## AIM OF THE EXERCISE:
Reproduce verbatim everything in the entries below from the line containing "genus: Ilex" down to the line containing "genus: Lepidium", including both of those lines.

>> Start DATA ENTRIES

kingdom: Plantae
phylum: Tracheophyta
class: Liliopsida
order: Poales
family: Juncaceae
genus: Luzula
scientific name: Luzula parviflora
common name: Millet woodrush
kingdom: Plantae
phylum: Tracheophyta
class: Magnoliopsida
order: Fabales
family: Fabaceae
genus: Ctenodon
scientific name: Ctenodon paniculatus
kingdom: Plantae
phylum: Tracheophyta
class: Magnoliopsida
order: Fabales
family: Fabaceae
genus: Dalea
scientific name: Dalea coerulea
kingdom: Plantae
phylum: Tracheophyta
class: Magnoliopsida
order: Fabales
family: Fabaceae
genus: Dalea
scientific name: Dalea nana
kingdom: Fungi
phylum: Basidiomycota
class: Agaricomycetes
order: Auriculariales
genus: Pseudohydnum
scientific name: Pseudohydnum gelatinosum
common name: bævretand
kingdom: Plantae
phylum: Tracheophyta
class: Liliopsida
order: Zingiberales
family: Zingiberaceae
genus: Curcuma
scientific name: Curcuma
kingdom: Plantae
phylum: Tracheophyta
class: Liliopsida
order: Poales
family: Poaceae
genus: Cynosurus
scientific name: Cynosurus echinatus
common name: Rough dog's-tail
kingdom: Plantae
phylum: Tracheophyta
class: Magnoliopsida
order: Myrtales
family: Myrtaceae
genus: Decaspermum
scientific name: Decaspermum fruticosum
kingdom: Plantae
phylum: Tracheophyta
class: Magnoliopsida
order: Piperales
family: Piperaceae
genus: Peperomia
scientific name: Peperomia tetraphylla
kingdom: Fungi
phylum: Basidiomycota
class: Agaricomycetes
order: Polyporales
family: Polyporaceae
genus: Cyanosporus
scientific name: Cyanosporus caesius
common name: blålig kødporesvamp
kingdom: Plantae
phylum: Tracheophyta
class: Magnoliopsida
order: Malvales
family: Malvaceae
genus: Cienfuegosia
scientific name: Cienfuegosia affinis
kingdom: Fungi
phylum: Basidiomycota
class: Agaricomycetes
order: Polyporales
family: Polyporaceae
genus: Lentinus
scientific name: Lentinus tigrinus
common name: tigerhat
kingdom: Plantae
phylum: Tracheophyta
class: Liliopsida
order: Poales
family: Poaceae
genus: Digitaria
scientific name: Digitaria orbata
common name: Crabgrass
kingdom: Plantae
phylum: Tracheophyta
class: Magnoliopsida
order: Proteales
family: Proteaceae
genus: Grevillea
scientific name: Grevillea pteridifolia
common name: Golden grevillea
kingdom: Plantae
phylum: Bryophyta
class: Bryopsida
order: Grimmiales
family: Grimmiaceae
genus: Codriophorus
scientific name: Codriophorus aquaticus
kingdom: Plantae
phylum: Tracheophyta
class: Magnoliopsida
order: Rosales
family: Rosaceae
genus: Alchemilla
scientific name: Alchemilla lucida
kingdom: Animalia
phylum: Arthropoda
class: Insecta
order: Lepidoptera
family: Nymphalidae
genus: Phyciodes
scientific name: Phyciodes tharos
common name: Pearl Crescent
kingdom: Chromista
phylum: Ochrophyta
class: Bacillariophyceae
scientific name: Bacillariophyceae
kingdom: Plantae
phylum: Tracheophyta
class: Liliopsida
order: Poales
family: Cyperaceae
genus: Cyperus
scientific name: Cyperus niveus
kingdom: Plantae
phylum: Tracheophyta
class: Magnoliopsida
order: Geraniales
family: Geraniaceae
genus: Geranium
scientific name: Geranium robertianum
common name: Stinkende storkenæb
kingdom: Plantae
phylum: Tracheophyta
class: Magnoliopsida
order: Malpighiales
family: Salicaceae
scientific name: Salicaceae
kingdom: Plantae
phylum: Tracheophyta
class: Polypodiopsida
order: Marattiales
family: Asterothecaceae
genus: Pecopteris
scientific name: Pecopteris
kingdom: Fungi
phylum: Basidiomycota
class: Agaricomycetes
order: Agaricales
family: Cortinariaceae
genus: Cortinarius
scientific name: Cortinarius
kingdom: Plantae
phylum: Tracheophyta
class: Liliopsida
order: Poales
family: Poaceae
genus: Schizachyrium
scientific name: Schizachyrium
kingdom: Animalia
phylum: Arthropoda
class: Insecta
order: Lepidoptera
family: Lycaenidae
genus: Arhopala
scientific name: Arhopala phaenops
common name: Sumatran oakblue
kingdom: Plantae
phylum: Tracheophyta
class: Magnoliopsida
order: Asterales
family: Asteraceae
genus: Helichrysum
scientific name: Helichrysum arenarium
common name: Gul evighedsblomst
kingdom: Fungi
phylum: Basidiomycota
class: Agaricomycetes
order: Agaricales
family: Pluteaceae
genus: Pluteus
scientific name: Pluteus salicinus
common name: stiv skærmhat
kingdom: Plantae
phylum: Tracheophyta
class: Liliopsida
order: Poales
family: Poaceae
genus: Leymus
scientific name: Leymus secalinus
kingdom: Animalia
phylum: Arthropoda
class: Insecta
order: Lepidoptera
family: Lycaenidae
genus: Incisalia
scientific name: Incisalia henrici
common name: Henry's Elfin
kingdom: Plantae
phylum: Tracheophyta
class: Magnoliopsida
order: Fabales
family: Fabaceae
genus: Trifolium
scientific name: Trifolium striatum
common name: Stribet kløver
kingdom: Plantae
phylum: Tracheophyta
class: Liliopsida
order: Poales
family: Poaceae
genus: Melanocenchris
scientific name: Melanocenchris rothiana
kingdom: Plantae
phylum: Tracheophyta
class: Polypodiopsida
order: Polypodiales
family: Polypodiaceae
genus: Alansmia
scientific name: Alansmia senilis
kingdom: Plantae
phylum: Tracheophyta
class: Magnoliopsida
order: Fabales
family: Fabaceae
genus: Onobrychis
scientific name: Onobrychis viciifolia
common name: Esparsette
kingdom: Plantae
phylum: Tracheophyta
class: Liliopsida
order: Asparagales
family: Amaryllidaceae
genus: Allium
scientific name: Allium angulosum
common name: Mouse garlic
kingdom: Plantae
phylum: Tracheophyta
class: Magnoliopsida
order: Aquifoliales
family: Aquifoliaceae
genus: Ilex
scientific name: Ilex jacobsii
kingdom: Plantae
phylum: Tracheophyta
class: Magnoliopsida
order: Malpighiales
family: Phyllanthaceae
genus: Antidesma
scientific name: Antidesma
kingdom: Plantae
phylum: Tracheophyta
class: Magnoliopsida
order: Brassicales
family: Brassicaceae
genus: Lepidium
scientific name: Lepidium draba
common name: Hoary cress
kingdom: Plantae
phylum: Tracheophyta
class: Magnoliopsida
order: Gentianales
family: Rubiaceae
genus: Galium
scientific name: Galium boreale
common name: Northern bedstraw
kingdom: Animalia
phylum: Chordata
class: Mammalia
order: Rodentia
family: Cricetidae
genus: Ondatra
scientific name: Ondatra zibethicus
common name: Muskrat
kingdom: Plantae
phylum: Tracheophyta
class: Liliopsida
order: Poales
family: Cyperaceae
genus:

>> End DATA ENTRIES

## RESULT OF THE TASK:
genus: Ilex
scientific name: Ilex jacobsii
kingdom: Plantae
phylum: Tracheophyta
class: Magnoliopsida
order: Malpighiales
family: Phyllanthaceae
genus: Antidesma
scientific name: Antidesma
kingdom: Plantae
phylum: Tracheophyta
class: Magnoliopsida
order: Brassicales
family: Brassicaceae
genus: Lepidium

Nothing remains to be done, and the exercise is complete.